This is a bullish strategy.

When we write a Naked Put Option, it means we decide to write an option without owning the underlying stock. However, we are still obligated to purchase the stock from the buyer of the Put Option if they choose to exercise it, however the stock has to be at or below the strike price.

Because of this, the stock broker will hold the necessary cash from our account in trust to ensure that we can buy the stock. The buyer of the Put Option is expecting the price of the stock to go down and hopes to obligate us to buy the stock off them at the higher strike price.

This is a high reward and high risk strategy.

The are two reasons for this strategy:

  • First is to receive an option premium with out buying the stock.
  • Second is to be able to own the Stock XYZ at a lower price.

We write Naked Puts when we expect a stock to be bullish.

Example: Stock XYZ is trading at 30.00 and based on our research, we believe the stock is on its way to 40.00. We would Write a Naked Put of 25.00.00 strike price and receive 2.50 option premium. As expected, stock XYZ increases in value to $40.00 by expiration date and the option expires worthless, and we keep the option premium, 2.50 times 100 per contract, times the number of contracts we wrote.

As the writer of the option, there is a risk for us if the stock should decrease in value. (Remember, we have received a non-refundable option premium of $2.50 per stock). If the stock decreases to $24 and the buyer of the put exercises the option forcing us to buy the stock off him for $25.00 we are still ahead. We turn around and sell the stock and lose $1.00, but this is offset by the $2.50 option premium, leaving us $1.50 ahead. We could also choose to hold the stock, if we still expect it to go up.

However, if there has been a significant drop in price, we may find ourselves in a losing position, even after we factor in the option premium. There are several things we can do to salvage our position:

1. Buy to close out the position we wrote; we close out the position by buying back the same Put Option with the same Strike Price and same expiration date.

We will may have to pay more money for that position then we receive.

2. If we still feel bullish on Stock XYZ, we may roll over the position and write another Put Option on the stock and repeat the process. We receive the premium which is more then our earlier losses.

Example: In the original play we wrote (sold) the $25.00 Put for $2.50, when stock XYZ dropped in value we covered by buying back the same position lets say for $3.50, we are now losing $1.00, to roll over simply means to write the next month out the $25.00 strike price for $4.50 we are receiving additional money because of the extra time period.

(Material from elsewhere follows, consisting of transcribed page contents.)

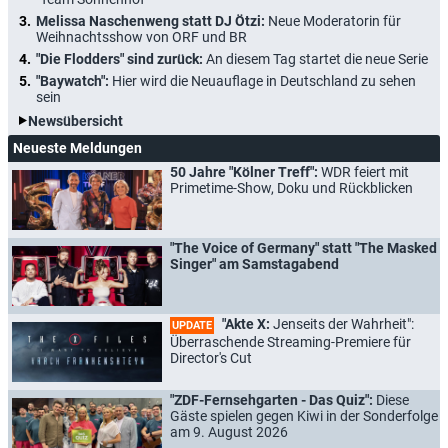
Melissa Naschenweng statt DJ Ötzi:
Neue Moderatorin für
Weihnachtsshow von ORF und BR
"Die Flodders" sind zurück:
An diesem Tag startet die neue Serie
"Baywatch":
Hier wird die Neuauflage in Deutschland zu sehen
sein
Newsübersicht
Neueste Meldungen
50 Jahre "Kölner Treff":
WDR feiert mit
Primetime-Show, Doku und Rückblicken
"The Voice of Germany" statt "The Masked
Singer" am Samstagabend
"Akte X:
Jenseits der Wahrheit":
UPDATE
Überraschende Streaming-Premiere für
Director's Cut
"ZDF-Fernsehgarten - Das Quiz":
Diese
Gäste spielen gegen Kiwi in der Sonderfolge
am 9. August 2026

Originally we received $2.50 the play did not work we bought it back for $3.50 we are still bullish on the stock so we wrote the play over again and received $4.50 - $1.00 for the previous loss and we have an extra $3.00 in our account per option.

Points to remember when writing Naked Puts:

  • rite Naked Puts only on bullish stocks that are in a up trend.
  • rite Naked Puts on stocks that we would not mind owning.
  • rite Naked Puts on stocks Out of the Money. There is a chance In the money options may be exercised even if the buyer of the option is only trying to recoup some of his loses.